For instance, he can raise your top income tax rate from, say, thirty to ninety percent. Did he increase your taxes by that amount? Only if you’re as stupid as he is. More likely, you’ll just cut back on how much you work, settle for the lower bracket, or do more work off the books, and he’ll end up getting less in taxes from you than before. So did he increase your taxes? Nope.
Similarly, he could cut your rate, and you might be motivated to go out and earn even more, perhaps enough more that you pay more taxes, even at the lower rate. So did he cut your taxes? No. But the wealth of the nation — including your own — was increased.
When the “cost” of a tax rate reduction is “scored” by the Congressional Budget Office, they do a “static” analysis, which means that they assume that the change in rates will have no influence on the behavior of the taxed, which is arrant nonsense. When a politician tells you that he knows how much revenue a tax change will result in, he is either lying or deluded.

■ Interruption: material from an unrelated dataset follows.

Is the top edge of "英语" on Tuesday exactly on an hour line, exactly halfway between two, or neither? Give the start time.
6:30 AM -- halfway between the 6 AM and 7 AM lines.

Which brings us to the other myth of tax cuts. Leftists (I refuse to call them liberals) view “tax cuts” very differently than do I — and, I hope, you.
I view a reduction in my income tax as more of my own money, which I earned, that I am allowed to keep. Leftists start with the implicit assumption that all wealth, regardless of who actually earned it, is the property of the state, and any amount that we have after taxes is viewed as a gift from the state.
This bizarre worldview results in equating, in their minds, actual tax cuts and government expenditures. It’s all the same to them — it is a “cost” to the government to let you keep your own money. Well, actually, it is not all the same. They vastly prefer an expenditure by the government that funds something that they stipulate — generally to favor some political constituency — to an “expenditure” by the government that allows you to decide what to do with it, and over which they have (so far) no control. This explains why they don’t have any cognitive dissonance with the nonsense that you can give a tax cut to someone who pays no income tax, which seems to be one of the “features” of the so-called stimulus plan. Since they view all “tax cuts” as gifts of the beneficent state, there is no difference in their mind between letting you keep your own money and handing you a check.
But there is a difference, and it is a crucial one: the way in which individual behavior is influenced. As noted above, if I get a reduction in my tax rate — which, remember, is not a “tax cut,” even though almost everyone mistakenly calls it one — I am motivated to go earn more money, because I’ll get to keep more of it on the margin. If, on the other hand, I am simply handed a check, which has no relationship with either past or future effort, there is no reason that it will change my behavior or productivity. That is why the former (a tax rate cut) actually stimulates, while the latter (a no-strings handout) does not. He might go out and spend it, or he might pay off debt, or he might save it. But there’s no particular reason to think that it stimulates the economy, though it may stimulate the recipient into voting for those who granted him the unwilling largess of those actually paying taxes.
Which, of course, is the whole point of this charade, isn’t it?